I was listening to a Cat Stevens concert the other day and he was introducing his song “Sad Lisa” by saying that he used Lisa as a disguise. The song is really about him and he just wasn’t honest enough to say so.

I thought that to be poignant and have been thinking about it.

What’s wrong with admitting how we honestly feel? Most of us project how we want to be perceived rather than simply be ourselves. How we really are at the moment. It appears to be alright if we’re tired and meet a friend or go out. We may have bags under our eyes and repeatedly yawn and that is alright.

Admitting sadness…well that seems to be something else entirely.

It means that we’re not happy with the way things are. Or who we are with. Or who we are not with. Or what we do. Or what we don’t do.

In the not too distant past I dreaded Monday’s and they began to kidnap my Sunday’s. I would be sitting here and my mind would be focused on all of the things that needed to be done the next day. This was at the expense of my wife.

Now former wife.

She told me recently that I’ve romanticized my recollections of our Sundays together; that I’ve made them into memories that are not true. I would be gearing up to save the world Mondays through Fridays only to collapse on Friday nights. Saturdays were our enjoyable days. Monday kidnapped Sunday.

I wrote a lot about how I hated Mondays. They were sad writings as I look back on them now. I was unhappy with who I’d become and no longer satisfied with what I was doing. Unhappy with the things that I wasn’t doing which was to take her away and do things that we’d never done.

And the bitch is that I knew all of this. I said it to her. I said it to other people. And I had other people say, “Oh you can’t possibly be serious! Look at everything that you’ve got! Look at how popular and important you are! What would we possibly do without you?”
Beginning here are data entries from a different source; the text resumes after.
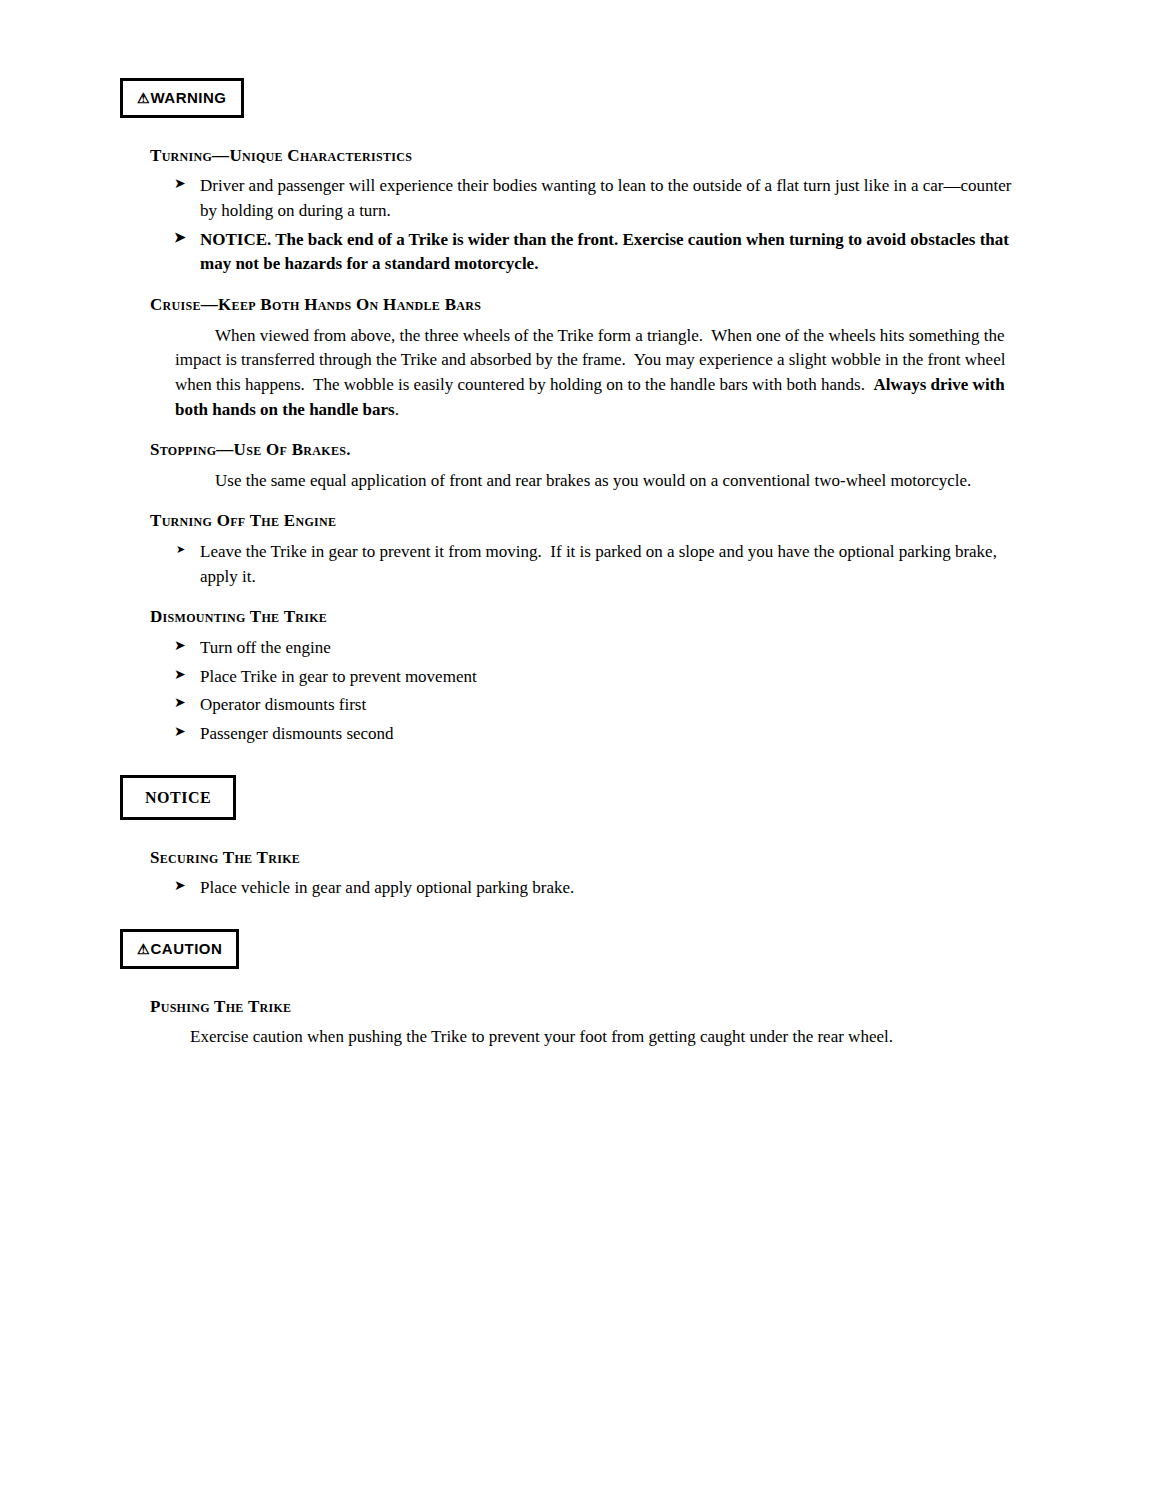WARNING
Turning—Unique Characteristics
Driver and passenger will experience their bodies wanting to lean to the outside of a flat turn just like in a car—counter by holding on during a turn.
NOTICE. The back end of a Trike is wider than the front. Exercise caution when turning to avoid obstacles that may not be hazards for a standard motorcycle.
Cruise—Keep Both Hands On Handle Bars
When viewed from above, the three wheels of the Trike form a triangle. When one of the wheels hits something the impact is transferred through the Trike and absorbed by the frame. You may experience a slight wobble in the front wheel when this happens. The wobble is easily countered by holding on to the handle bars with both hands. Always drive with both hands on the handle bars.
Stopping—Use Of Brakes.
Use the same equal application of front and rear brakes as you would on a conventional two-wheel motorcycle.
Turning Off The Engine
Leave the Trike in gear to prevent it from moving. If it is parked on a slope and you have the optional parking brake, apply it.
Dismounting The Trike
Turn off the engine
Place Trike in gear to prevent movement
Operator dismounts first
Passenger dismounts second
NOTICE
Securing The Trike
Place vehicle in gear and apply optional parking brake.
CAUTION
Pushing The Trike
Exercise caution when pushing the Trike to prevent your foot from getting caught under the rear wheel.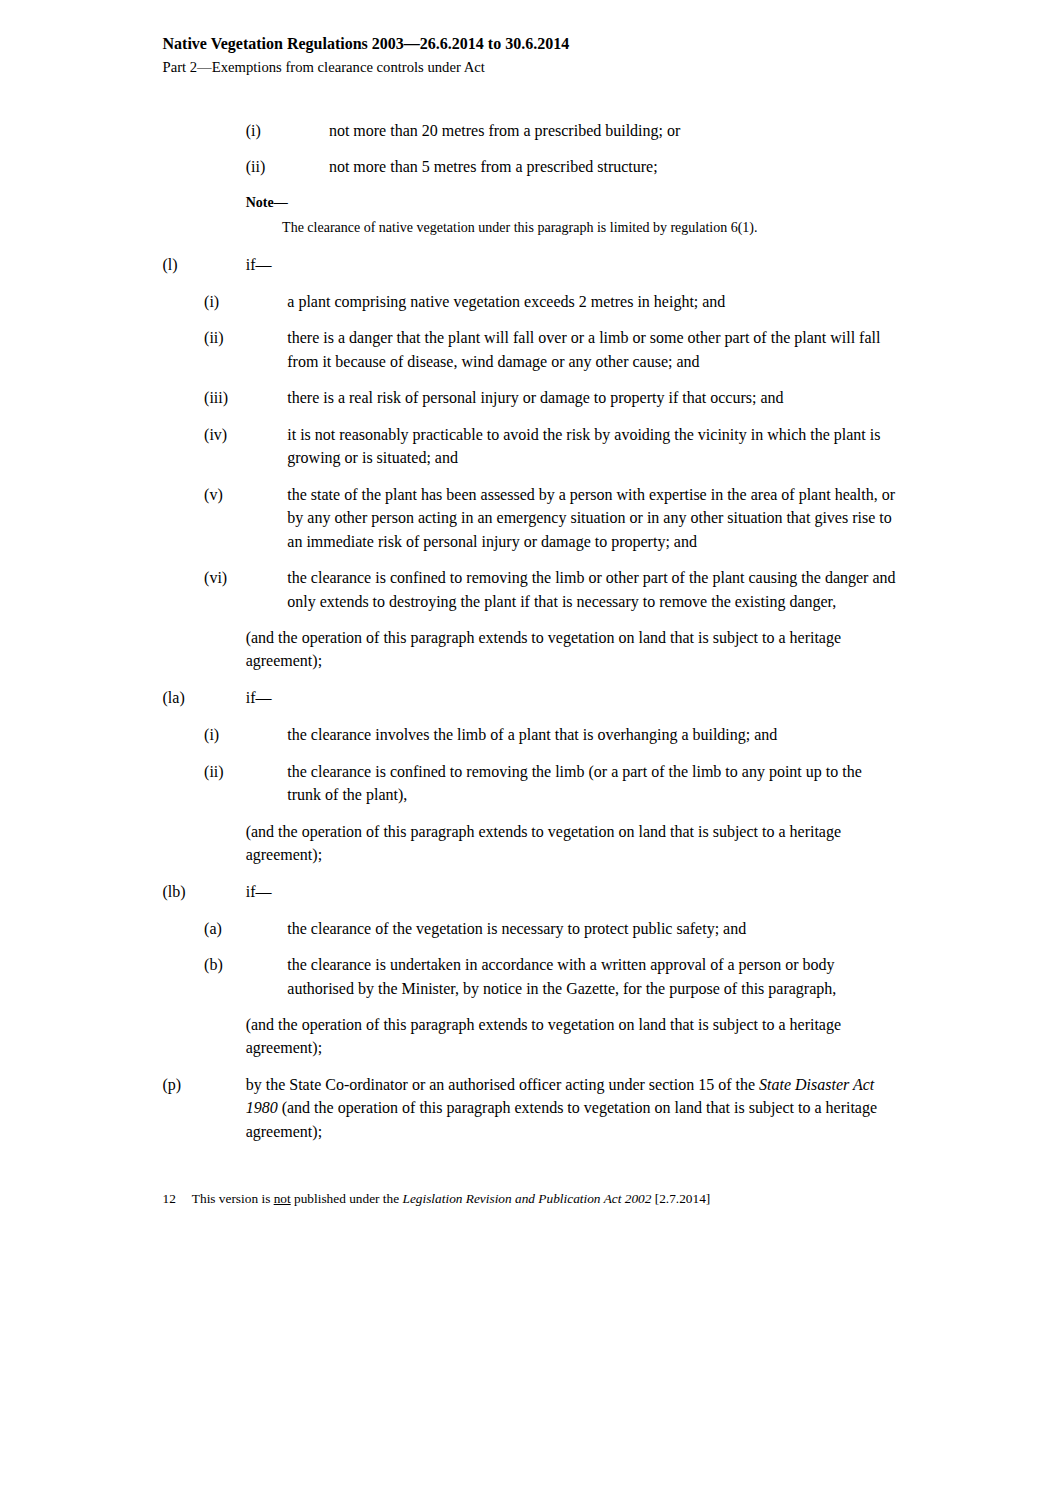Native Vegetation Regulations 2003—26.6.2014 to 30.6.2014
Part 2—Exemptions from clearance controls under Act
(i) not more than 20 metres from a prescribed building; or
(ii) not more than 5 metres from a prescribed structure;
Note—
The clearance of native vegetation under this paragraph is limited by regulation 6(1).
(l) if—
(i) a plant comprising native vegetation exceeds 2 metres in height; and
(ii) there is a danger that the plant will fall over or a limb or some other part of the plant will fall from it because of disease, wind damage or any other cause; and
(iii) there is a real risk of personal injury or damage to property if that occurs; and
(iv) it is not reasonably practicable to avoid the risk by avoiding the vicinity in which the plant is growing or is situated; and
(v) the state of the plant has been assessed by a person with expertise in the area of plant health, or by any other person acting in an emergency situation or in any other situation that gives rise to an immediate risk of personal injury or damage to property; and
(vi) the clearance is confined to removing the limb or other part of the plant causing the danger and only extends to destroying the plant if that is necessary to remove the existing danger,
(and the operation of this paragraph extends to vegetation on land that is subject to a heritage agreement);
(la) if—
(i) the clearance involves the limb of a plant that is overhanging a building; and
(ii) the clearance is confined to removing the limb (or a part of the limb to any point up to the trunk of the plant),
(and the operation of this paragraph extends to vegetation on land that is subject to a heritage agreement);
(lb) if—
(a) the clearance of the vegetation is necessary to protect public safety; and
(b) the clearance is undertaken in accordance with a written approval of a person or body authorised by the Minister, by notice in the Gazette, for the purpose of this paragraph,
(and the operation of this paragraph extends to vegetation on land that is subject to a heritage agreement);
(p) by the State Co-ordinator or an authorised officer acting under section 15 of the State Disaster Act 1980 (and the operation of this paragraph extends to vegetation on land that is subject to a heritage agreement);
12 This version is not published under the Legislation Revision and Publication Act 2002 [2.7.2014]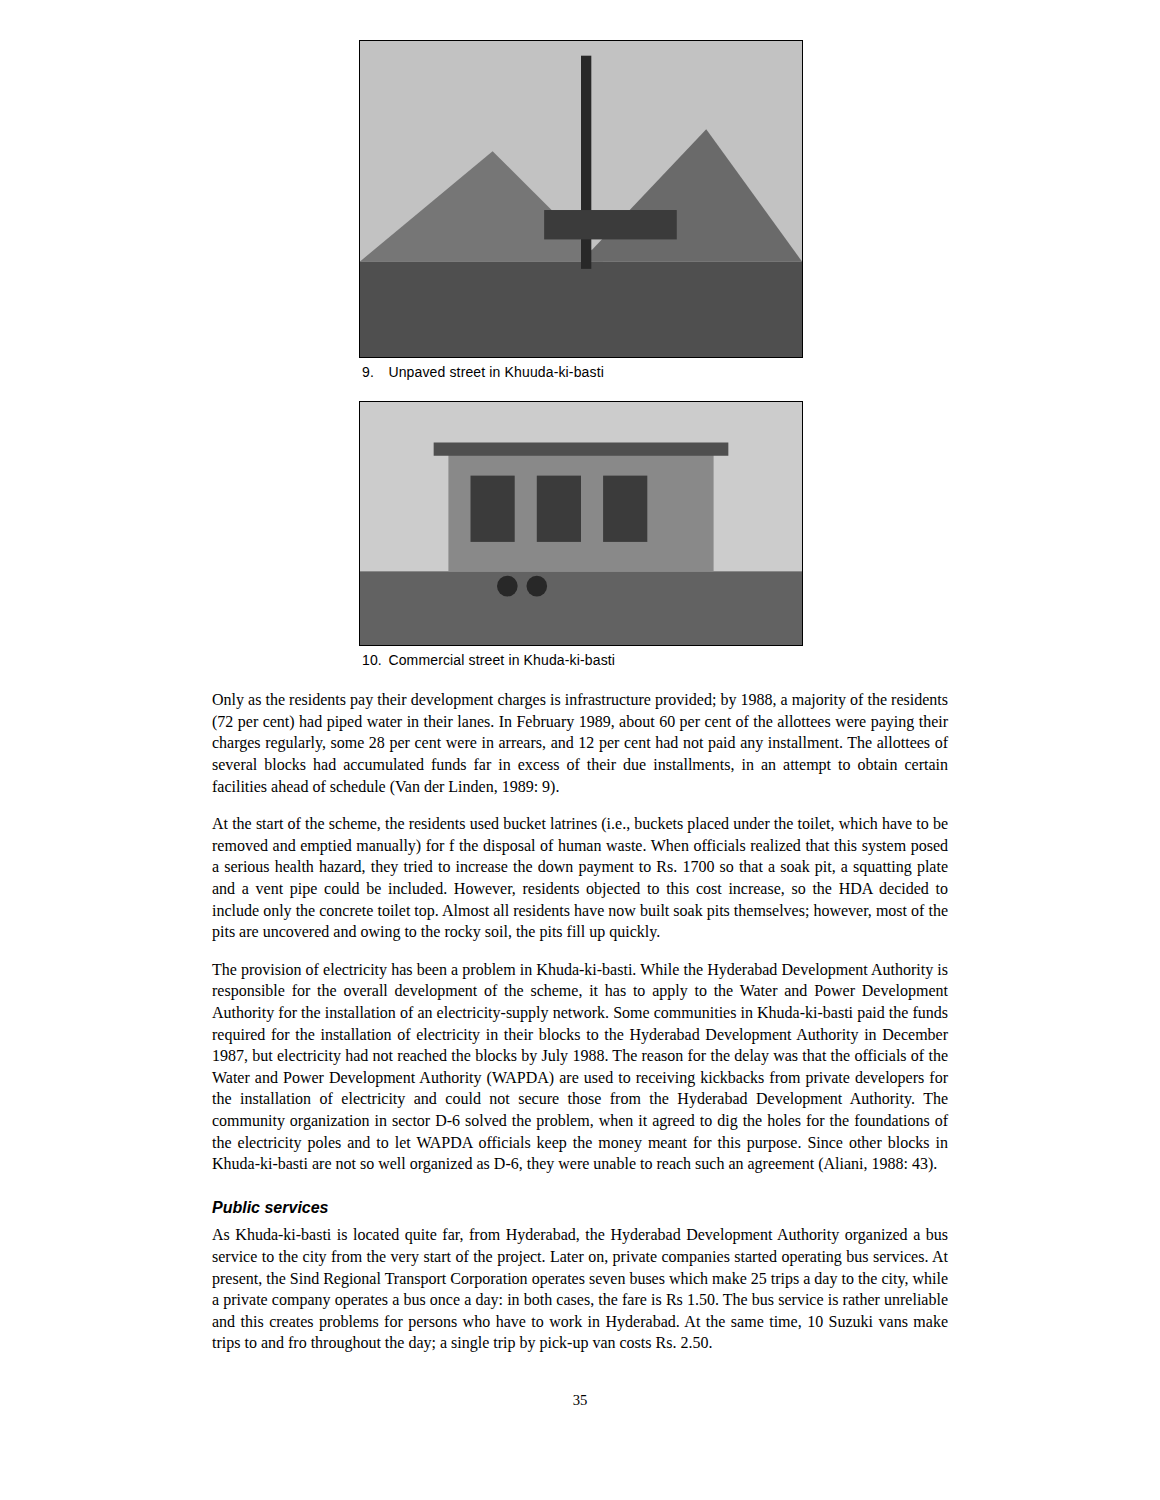9. Unpaved street in Khuuda-ki-basti
10. Commercial street in Khuda-ki-basti
Only as the residents pay their development charges is infrastructure provided; by 1988, a majority of the residents (72 per cent) had piped water in their lanes. In February 1989, about 60 per cent of the allottees were paying their charges regularly, some 28 per cent were in arrears, and 12 per cent had not paid any installment. The allottees of several blocks had accumulated funds far in excess of their due installments, in an attempt to obtain certain facilities ahead of schedule (Van der Linden, 1989: 9).
At the start of the scheme, the residents used bucket latrines (i.e., buckets placed under the toilet, which have to be removed and emptied manually) for f the disposal of human waste. When officials realized that this system posed a serious health hazard, they tried to increase the down payment to Rs. 1700 so that a soak pit, a squatting plate and a vent pipe could be included. However, residents objected to this cost increase, so the HDA decided to include only the concrete toilet top. Almost all residents have now built soak pits themselves; however, most of the pits are uncovered and owing to the rocky soil, the pits fill up quickly.
The provision of electricity has been a problem in Khuda-ki-basti. While the Hyderabad Development Authority is responsible for the overall development of the scheme, it has to apply to the Water and Power Development Authority for the installation of an electricity-supply network. Some communities in Khuda-ki-basti paid the funds required for the installation of electricity in their blocks to the Hyderabad Development Authority in December 1987, but electricity had not reached the blocks by July 1988. The reason for the delay was that the officials of the Water and Power Development Authority (WAPDA) are used to receiving kickbacks from private developers for the installation of electricity and could not secure those from the Hyderabad Development Authority. The community organization in sector D-6 solved the problem, when it agreed to dig the holes for the foundations of the electricity poles and to let WAPDA officials keep the money meant for this purpose. Since other blocks in Khuda-ki-basti are not so well organized as D-6, they were unable to reach such an agreement (Aliani, 1988: 43).
Public services
As Khuda-ki-basti is located quite far, from Hyderabad, the Hyderabad Development Authority organized a bus service to the city from the very start of the project. Later on, private companies started operating bus services. At present, the Sind Regional Transport Corporation operates seven buses which make 25 trips a day to the city, while a private company operates a bus once a day: in both cases, the fare is Rs 1.50. The bus service is rather unreliable and this creates problems for persons who have to work in Hyderabad. At the same time, 10 Suzuki vans make trips to and fro throughout the day; a single trip by pick-up van costs Rs. 2.50.
35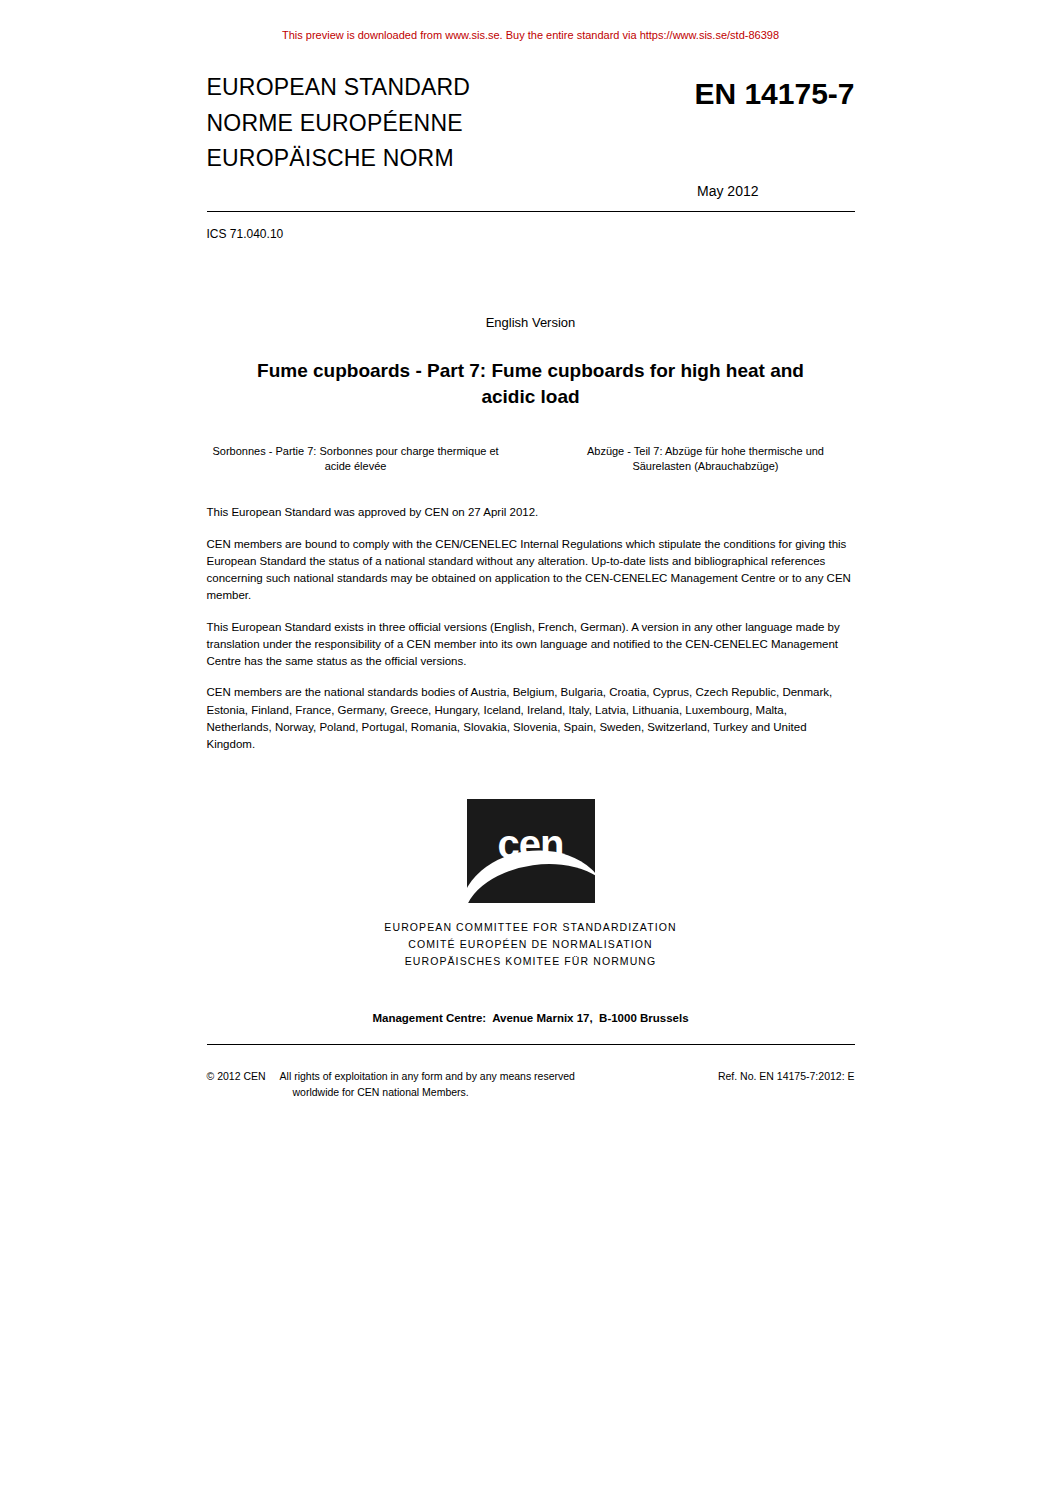This preview is downloaded from www.sis.se. Buy the entire standard via https://www.sis.se/std-86398
EUROPEAN STANDARD
NORME EUROPÉENNE
EUROPÄISCHE NORM
EN 14175-7
May 2012
ICS 71.040.10
English Version
Fume cupboards - Part 7: Fume cupboards for high heat and
acidic load
Sorbonnes - Partie 7: Sorbonnes pour charge thermique et acide élevée
Abzüge - Teil 7: Abzüge für hohe thermische und Säurelasten (Abrauchabzüge)
This European Standard was approved by CEN on 27 April 2012.
CEN members are bound to comply with the CEN/CENELEC Internal Regulations which stipulate the conditions for giving this European Standard the status of a national standard without any alteration. Up-to-date lists and bibliographical references concerning such national standards may be obtained on application to the CEN-CENELEC Management Centre or to any CEN member.
This European Standard exists in three official versions (English, French, German). A version in any other language made by translation under the responsibility of a CEN member into its own language and notified to the CEN-CENELEC Management Centre has the same status as the official versions.
CEN members are the national standards bodies of Austria, Belgium, Bulgaria, Croatia, Cyprus, Czech Republic, Denmark, Estonia, Finland, France, Germany, Greece, Hungary, Iceland, Ireland, Italy, Latvia, Lithuania, Luxembourg, Malta, Netherlands, Norway, Poland, Portugal, Romania, Slovakia, Slovenia, Spain, Sweden, Switzerland, Turkey and United Kingdom.
cen
EUROPEAN COMMITTEE FOR STANDARDIZATION
COMITÉ EUROPÉEN DE NORMALISATION
EUROPÄISCHES KOMITEE FÜR NORMUNG
Management Centre: Avenue Marnix 17, B-1000 Brussels
© 2012 CEN All rights of exploitation in any form and by any means reserved worldwide for CEN national Members.
Ref. No. EN 14175-7:2012: E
Now I’ve learned that sadness is born when you don’t do the things that you know you need to do. You need to do them for you most of all. Sometimes you need to do them for others but that is rare I think.

I look forward to Mondays now while I dread Sundays. Sunday’s may be romanticized in my head but that is how I want my life to be. Long walks with the one I love, talking and holding hands, and being quiet and thanking God for the touch of her hair, skin and breath. Having wine in bed or watching movies or listening to music. Just celebrating the joyfulness of being where I actually am.

I don’t have that on Sundays. I used to but I gave it away for things that were important but they weren’t the most important things.

My friend Michael Ruffin posts prayers on Face Book every day and most every day I read them. We went to seminary to together and he obviously wants to shatter the record of friends on Face Book because he and I have reconnected after thirty years. Today he prayed:

Sunday is a day that plays a double role.
It is the first day of a new week
It feels like the last day of the old week
As such, Sunday provides us with the opportunity to reflect upon and evaluate the old week and to look forward and pray for the new week.

And that is what Sundays have become for me. The past is sad and I admit that. But I pray for the future. And I believe in it with everything that is within me. And it is a romanticized place. Full of love and friends and happiness and fulfillment.